Binging and purging are way down. Hunger and fullness signals are back; I can eat food and stop when I’m starting to feel full, rather than stopping when I feel guilty, or continuing in the absence of any satiety.

How did I do it?

By steering myself, day by day, into regular eating habits. Every day I aim for three meals and snacks as defined by the Canada Food Guide – a meal contains a minimum of three food groups, and includes a protein and a starch.

We started by getting breakfasts in place, because I had a nasty habit of putting off the first meal of the day, for sheer anxiety around food. Once breakfasts were happening every day, we took a look at lunches and dinner. I’ve still got to work on having snacks every three-to-five hours, because extreme hunger can trigger a binge. But for the most-part, eating is looking a lot more normal.

Does it feel good? Well, yes and no. I relish in the freedom to pick foods I like, where I used to feel confined by restrictive fears and rules. Flavours and textures are more vivid, because I am present and mindful as I eat. On the whole, I am experiencing a healthy relationship with food. This change has illuminated a not-so-healthy relationship with myself.
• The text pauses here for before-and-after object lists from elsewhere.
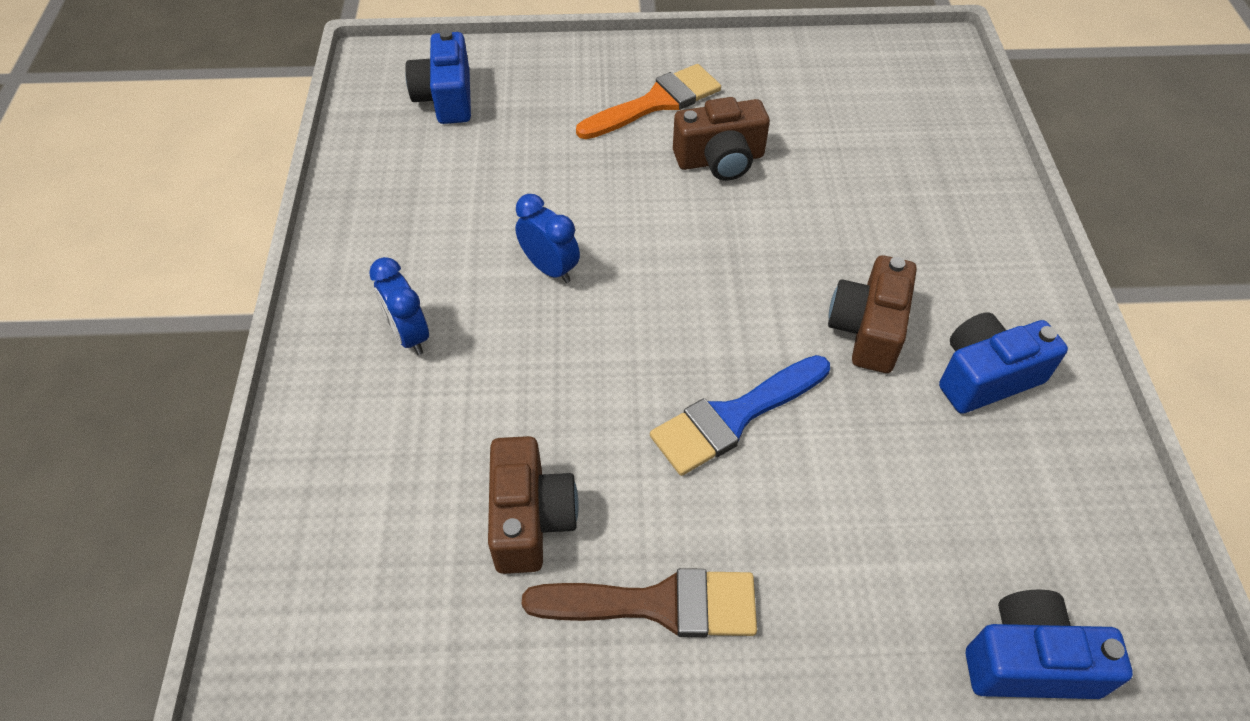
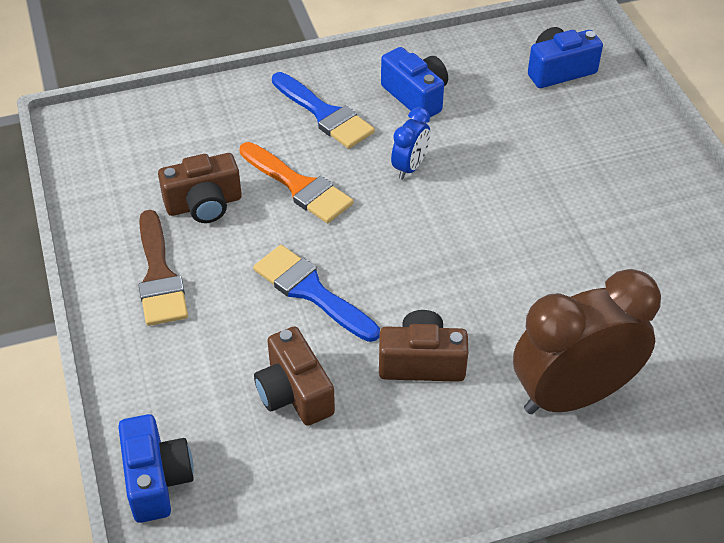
camera: 75 degrees right, 5 degrees down
(409, 335) = (324, 114): blue clock -> blue brush
(656, 102) = (622, 190): orange brush -> orange brush (299, 186)
(720, 160) = (572, 242): brown camera -> brown camera (294, 393)
(929, 216) = (572, 395): none -> brown clock
(985, 377) = (400, 445): blue camera -> blue camera (416, 96)

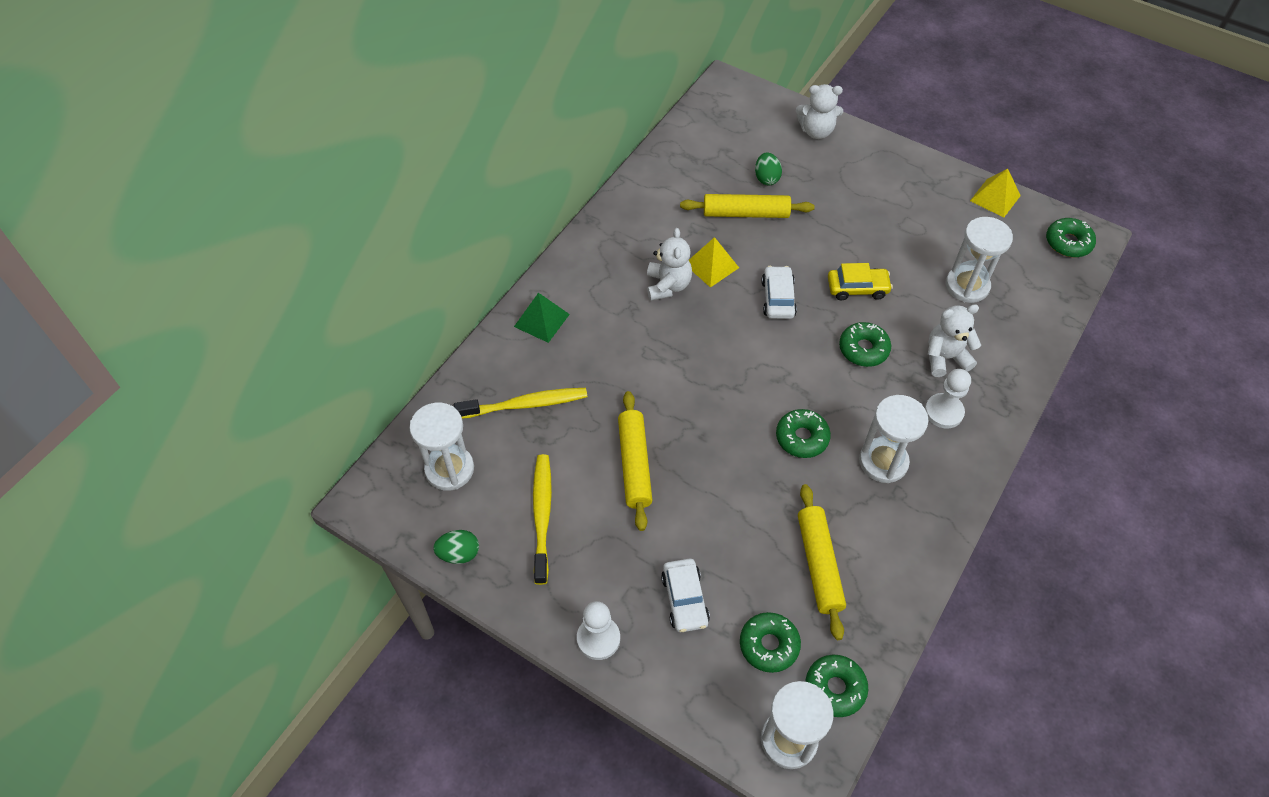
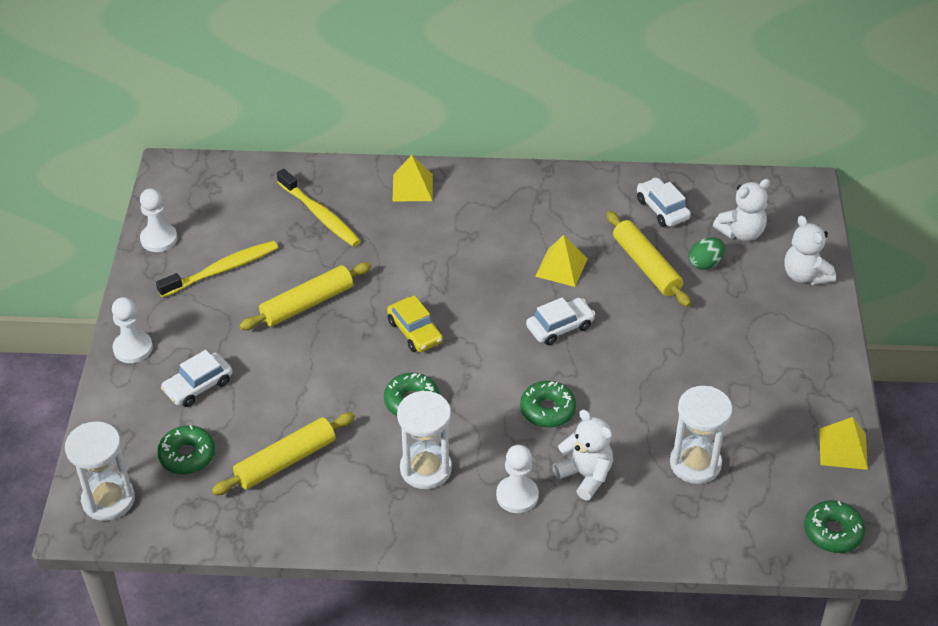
camera: 60 degrees right, 10 degrees down
(449, 469) = (229, 200): white hourglass -> none
(459, 554) = (159, 239): green egg -> white pawn
(541, 320) = (412, 187): green pyramid -> yellow pyramid
(668, 285) = (513, 248): white teddy bear -> white teddy bear (741, 233)
(690, 173) = (662, 209): none -> white car
(835, 688) = (171, 514): green donut -> none
(857, 288) = (620, 379): yellow car -> yellow car (415, 332)

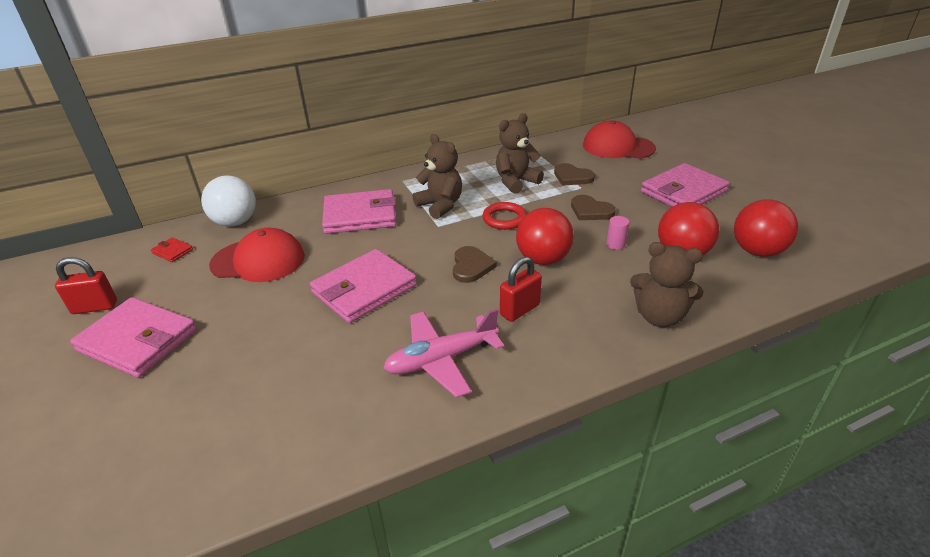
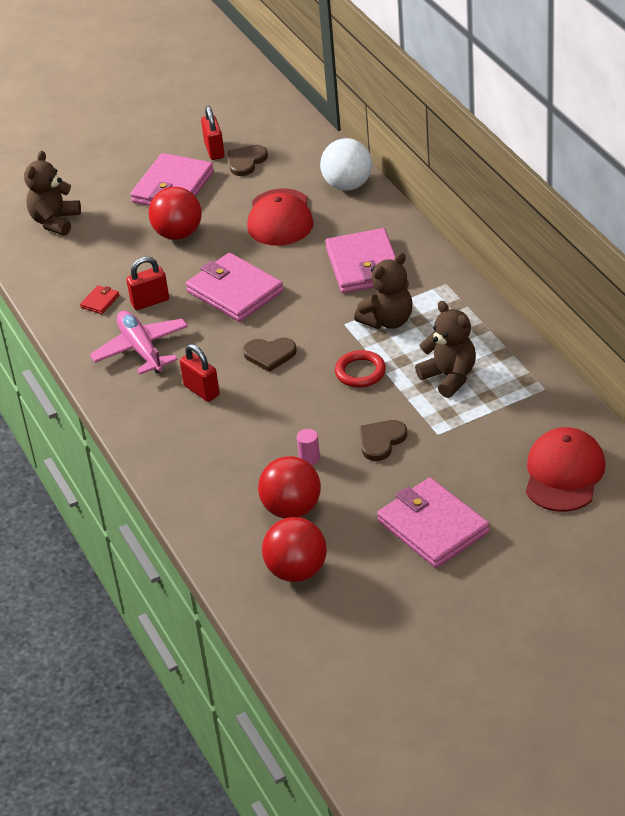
camera: 90 degrees right, 5 degrees up
(173, 251) = (295, 163): red wallet -> red wallet (100, 301)
(354, 354) = (150, 301): none -> red padlock
(543, 259) = (282, 403): red ball -> red ball (178, 234)
(572, 177) = (466, 426): brown heart -> brown heart (246, 161)
(659, 316) = (188, 481): brown teddy bear -> brown teddy bear (55, 221)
Bulimic behaviours, in their distracting, escapist ways, serve as a buffer for negative emotions. In the absence of disordered behaviour, I am acutely aware of negative emotions like anger, anxiety, pain and sadness. I’ve felt like a big ball of crazy PMS for three weeks. Anxiety drives me to panicked breaths, teary eyes, nausea and headaches. I am extremely prone to crying. Even over happy things.

I feel like a baby seeing light with new eyes. Everything is so bright, and it hurts.

At the clinic, they say this stage of extreme emotions is normal, given the absence of alternate coping skills. Over the next couple of weeks or months, perception will normalize, and I won’t feel so crazy.

Being eight weeks from the end of the program leaves me with a frighteningly short time to deal with a critical element of recovery: the reintegration of exercise.

Last time I recovered, I neglected to reintegrate exercise, a critical omission that would play a role in my eventual relapse. Returning to the gym six months after recovery stirred up old thoughts.

Even in carefully moderated amounts, exercise can make me more self-conscious about what I’m eating. Excited by the power to affect my body, I become an obsessive perfectionist. I embrace mass media standards of beauty. No fat. Perfect curves. Tight skin. Tiny limbs. Where I lack the assertive skills and presence of mind to shape a happy life, I focus on the less intimidating task of bodily perfection. It’s an absolutely irrational and endless pursuit. It is the heart of my eating disorder.

And so I am moving onto the second stage of recovery: adopting healthy coping strategies. This will include body image, assertiveness, self-esteem and exercise.

I’ve written down a list of exercises, and beginning this week, I will try one activity per week, taking care to journal triggering thoughts and feelings. My goal is to find exercises I enjoy intrinsically, rather than as means-to-an-end in bodily self-perfection.

The exercises are: hiking, running, badminton, swimming, pole-dancing (yeah!), hot yoga, normal yoga, aerobics classes, and bicycling. (I’m pretty sure I hate the gym.)

Wish me luck! (And/or strength/perseverance. All well-wishing welcome.)